In 2013, Estrada had what you could classify as a bipolar season. During the first half of the season, Estrada was absolutely dreadful from April to early June sporting an ERA of 5.32 in 69.1 innings (12 starts). Then June hit and Estrada would land on the 15-day disabled list with a hamstring injury that kept him out until August. Once Estrada came back, he looked like an entirely different pitcher.
Analogy wise, the best way to describe Estrada’s season is when you compare it to Spider-Man. When we’re introduced to Peter Parker, he’s kind of a shy guy who just takes photographs until one day when a spider bites him and suddenly he’s saving New York City on a daily basis as Spider-Man. It’s almost as if Estrada went through the same transformation because after his return on August 8th, he was completely lights out until the end of the season.
When Estrada came back, he posted an ERA of 2.16 in nine starts (58.2 innings), five of which he completed seven innings of work. Estrada became exactly what the Brewers had wanted all season, but got it way too late for it to matter. Regardless, Estrada’s outings were pleasant to watch as Yovani Gallardo was disappointing, Wily Peralta shifted between hot and cold and Kyle Lohse looked like the only other competent starter.

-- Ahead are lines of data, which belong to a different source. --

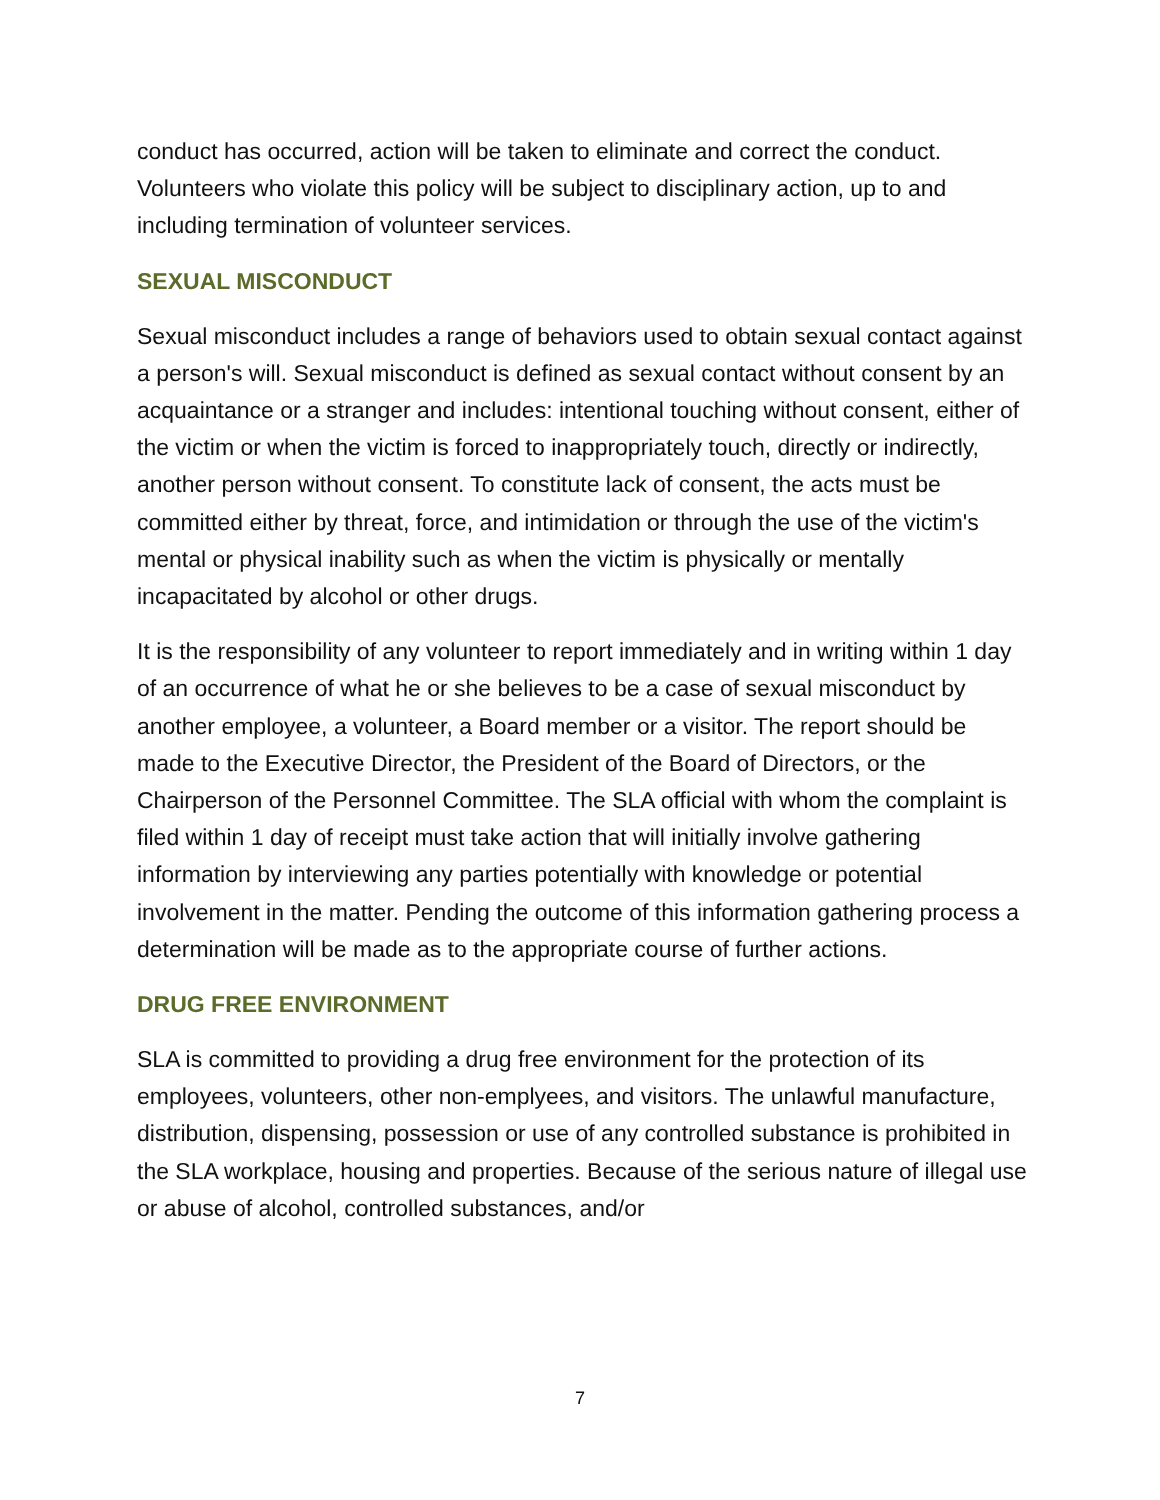conduct has occurred, action will be taken to eliminate and correct the conduct. Volunteers who violate this policy will be subject to disciplinary action, up to and including termination of volunteer services.
SEXUAL MISCONDUCT
Sexual misconduct includes a range of behaviors used to obtain sexual contact against a person's will. Sexual misconduct is defined as sexual contact without consent by an acquaintance or a stranger and includes: intentional touching without consent, either of the victim or when the victim is forced to inappropriately touch, directly or indirectly, another person without consent. To constitute lack of consent, the acts must be committed either by threat, force, and intimidation or through the use of the victim's mental or physical inability such as when the victim is physically or mentally incapacitated by alcohol or other drugs.
It is the responsibility of any volunteer to report immediately and in writing within 1 day of an occurrence of what he or she believes to be a case of sexual misconduct by another employee, a volunteer, a Board member or a visitor. The report should be made to the Executive Director, the President of the Board of Directors, or the Chairperson of the Personnel Committee. The SLA official with whom the complaint is filed within 1 day of receipt must take action that will initially involve gathering information by interviewing any parties potentially with knowledge or potential involvement in the matter. Pending the outcome of this information gathering process a determination will be made as to the appropriate course of further actions.
DRUG FREE ENVIRONMENT
SLA is committed to providing a drug free environment for the protection of its employees, volunteers, other non-emplyees, and visitors. The unlawful manufacture, distribution, dispensing, possession or use of any controlled substance is prohibited in the SLA workplace, housing and properties. Because of the serious nature of illegal use or abuse of alcohol, controlled substances, and/or
7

Maybe what played a role in Estrada’s beaten and bloody first half was his on-coming injury, but it also might have been his drop in velocity. Estrada saw not only a drop of velocity in his fastball (90.1 to 89.1), but a drop in his curveball (79.2 to 77.3). Perhaps the drops of velocity can be attributed to his Dr. Jekyll and Mr. Hyde type season, but somehow he maintained a K/9 of 8.30.

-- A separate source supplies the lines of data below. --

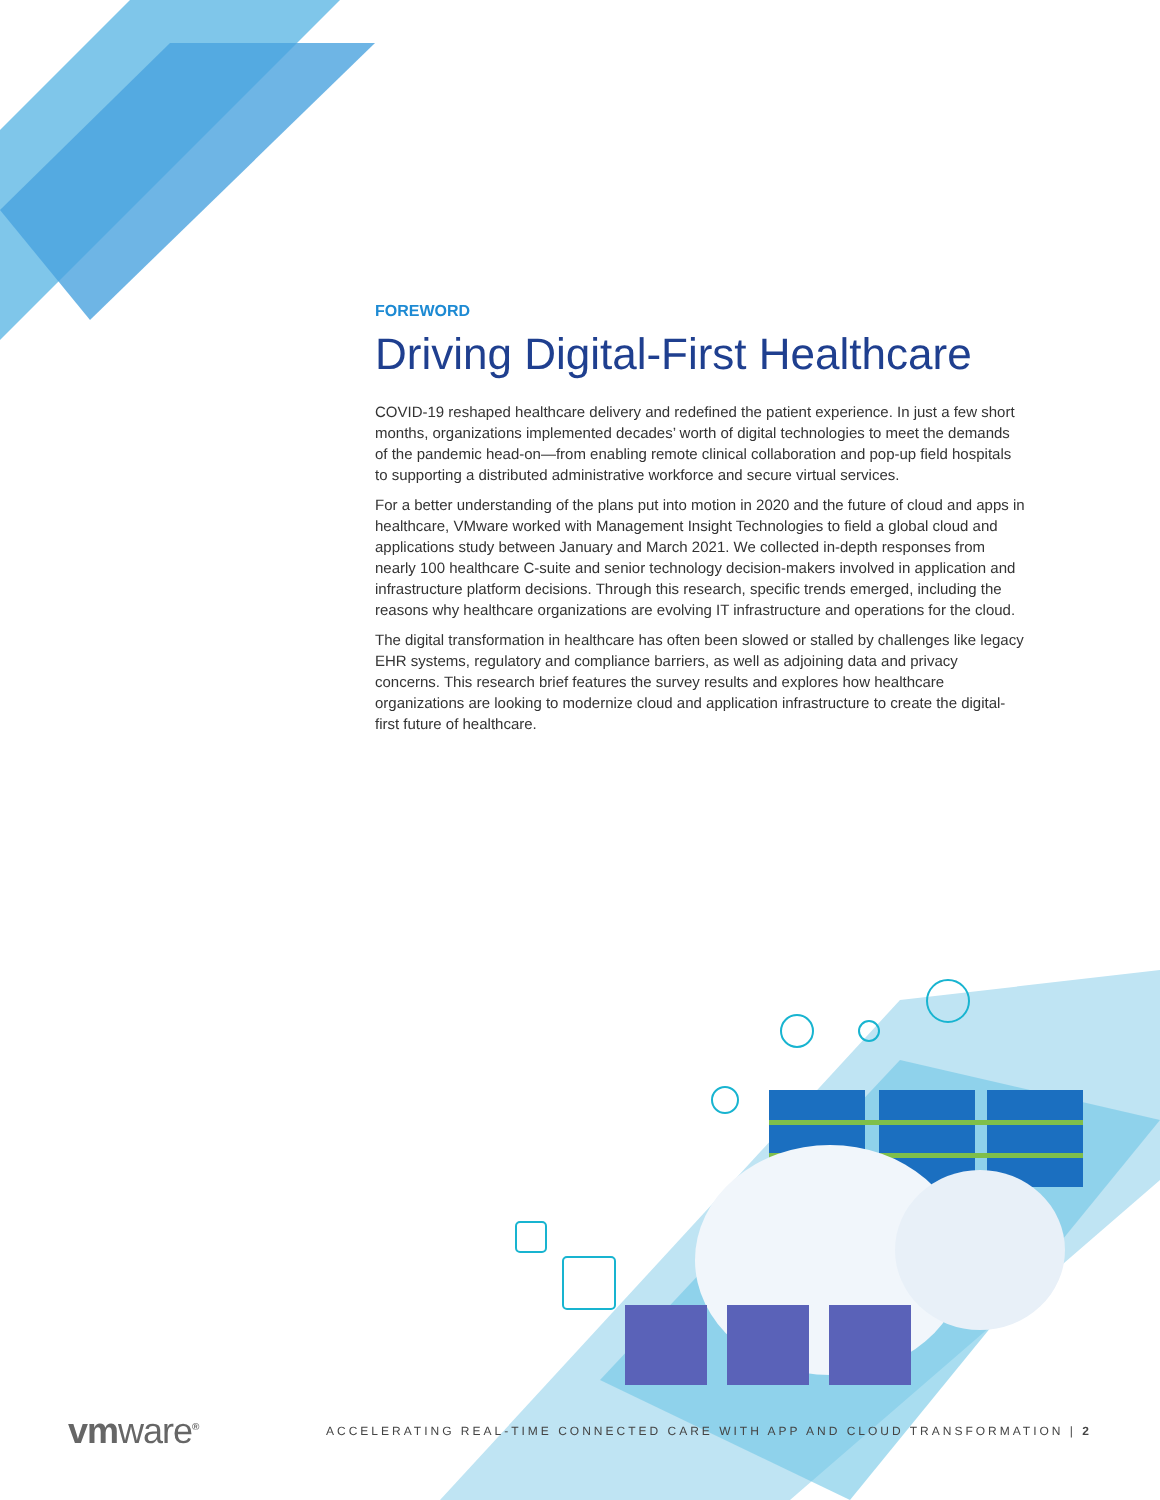FOREWORD
Driving Digital-First Healthcare
COVID-19 reshaped healthcare delivery and redefined the patient experience. In just a few short months, organizations implemented decades’ worth of digital technologies to meet the demands of the pandemic head-on—from enabling remote clinical collaboration and pop-up field hospitals to supporting a distributed administrative workforce and secure virtual services.
For a better understanding of the plans put into motion in 2020 and the future of cloud and apps in healthcare, VMware worked with Management Insight Technologies to field a global cloud and applications study between January and March 2021. We collected in-depth responses from nearly 100 healthcare C-suite and senior technology decision-makers involved in application and infrastructure platform decisions. Through this research, specific trends emerged, including the reasons why healthcare organizations are evolving IT infrastructure and operations for the cloud.
The digital transformation in healthcare has often been slowed or stalled by challenges like legacy EHR systems, regulatory and compliance barriers, as well as adjoining data and privacy concerns. This research brief features the survey results and explores how healthcare organizations are looking to modernize cloud and application infrastructure to create the digital-first future of healthcare.
vmware<sup>®</sup>
ACCELERATING REAL-TIME CONNECTED CARE WITH APP AND CLOUD TRANSFORMATION | 2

Overall this year, Estrada salvaged 2013 in what could have been quite an awful season. His sharp second half evened out his numbers for the season, despite his blowups in the first half. Estrada was 7-4 this season with an ERA of 3.87 and a WHIP of 1.18 in 21 starts (128 innings). He also struck out 23.1 percent of the batters he faced while walking only 5.7 and hitters put up an average of .244 against him.

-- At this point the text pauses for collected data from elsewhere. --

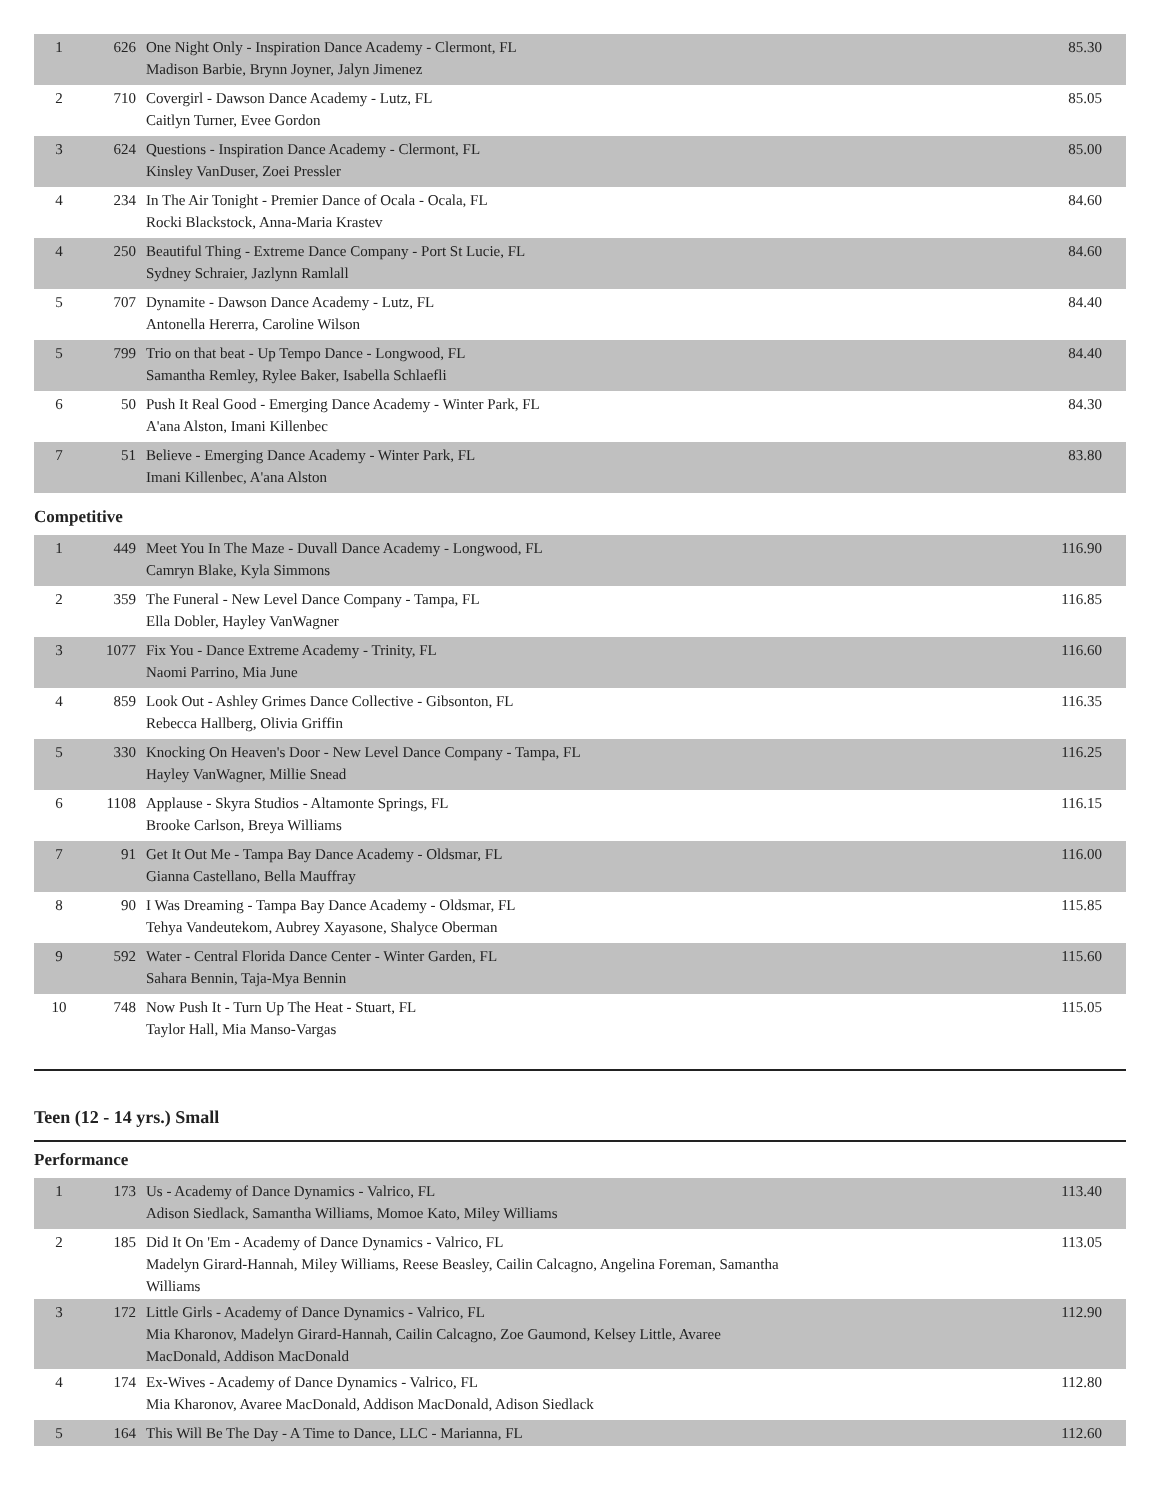| 1 | 626 | One Night Only - Inspiration Dance Academy - Clermont, FL Madison Barbie, Brynn Joyner, Jalyn Jimenez | 85.30 |
| 2 | 710 | Covergirl - Dawson Dance Academy - Lutz, FL Caitlyn Turner, Evee Gordon | 85.05 |
| 3 | 624 | Questions - Inspiration Dance Academy - Clermont, FL Kinsley VanDuser, Zoei Pressler | 85.00 |
| 4 | 234 | In The Air Tonight - Premier Dance of Ocala - Ocala, FL Rocki Blackstock, Anna-Maria Krastev | 84.60 |
| 4 | 250 | Beautiful Thing - Extreme Dance Company - Port St Lucie, FL Sydney Schraier, Jazlynn Ramlall | 84.60 |
| 5 | 707 | Dynamite - Dawson Dance Academy - Lutz, FL Antonella Hererra, Caroline Wilson | 84.40 |
| 5 | 799 | Trio on that beat - Up Tempo Dance - Longwood, FL Samantha Remley, Rylee Baker, Isabella Schlaefli | 84.40 |
| 6 | 50 | Push It Real Good - Emerging Dance Academy - Winter Park, FL A'ana Alston, Imani Killenbec | 84.30 |
| 7 | 51 | Believe - Emerging Dance Academy - Winter Park, FL Imani Killenbec, A'ana Alston | 83.80 |
Competitive
| 1 | 449 | Meet You In The Maze - Duvall Dance Academy - Longwood, FL Camryn Blake, Kyla Simmons | 116.90 |
| 2 | 359 | The Funeral - New Level Dance Company - Tampa, FL Ella Dobler, Hayley VanWagner | 116.85 |
| 3 | 1077 | Fix You - Dance Extreme Academy - Trinity, FL Naomi Parrino, Mia June | 116.60 |
| 4 | 859 | Look Out - Ashley Grimes Dance Collective - Gibsonton, FL Rebecca Hallberg, Olivia Griffin | 116.35 |
| 5 | 330 | Knocking On Heaven's Door - New Level Dance Company - Tampa, FL Hayley VanWagner, Millie Snead | 116.25 |
| 6 | 1108 | Applause - Skyra Studios - Altamonte Springs, FL Brooke Carlson, Breya Williams | 116.15 |
| 7 | 91 | Get It Out Me - Tampa Bay Dance Academy - Oldsmar, FL Gianna Castellano, Bella Mauffray | 116.00 |
| 8 | 90 | I Was Dreaming - Tampa Bay Dance Academy - Oldsmar, FL Tehya Vandeutekom, Aubrey Xayasone, Shalyce Oberman | 115.85 |
| 9 | 592 | Water - Central Florida Dance Center - Winter Garden, FL Sahara Bennin, Taja-Mya Bennin | 115.60 |
| 10 | 748 | Now Push It - Turn Up The Heat - Stuart, FL Taylor Hall, Mia Manso-Vargas | 115.05 |
Teen (12 - 14 yrs.) Small
Performance
| 1 | 173 | Us - Academy of Dance Dynamics - Valrico, FL Adison Siedlack, Samantha Williams, Momoe Kato, Miley Williams | 113.40 |
| 2 | 185 | Did It On 'Em - Academy of Dance Dynamics - Valrico, FL Madelyn Girard-Hannah, Miley Williams, Reese Beasley, Cailin Calcagno, Angelina Foreman, Samantha Williams | 113.05 |
| 3 | 172 | Little Girls - Academy of Dance Dynamics - Valrico, FL Mia Kharonov, Madelyn Girard-Hannah, Cailin Calcagno, Zoe Gaumond, Kelsey Little, Avaree MacDonald, Addison MacDonald | 112.90 |
| 4 | 174 | Ex-Wives - Academy of Dance Dynamics - Valrico, FL Mia Kharonov, Avaree MacDonald, Addison MacDonald, Adison Siedlack | 112.80 |
| 5 | 164 | This Will Be The Day - A Time to Dance, LLC - Marianna, FL | 112.60 |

Heading into next year, it’ll be interesting to see where Estrada falls in the rotation. Providing that the Brewers and Estrada are able to come to terms through the arbitration process, he’s definitely someone the team will want to hold onto. Estrada may be no more than a three in a rotation given his inconsistency, but clearly he can be sharp. I’d expect the Brewers to make a deal with him because they’ll need all the help they can get for the 2014 starting rotation.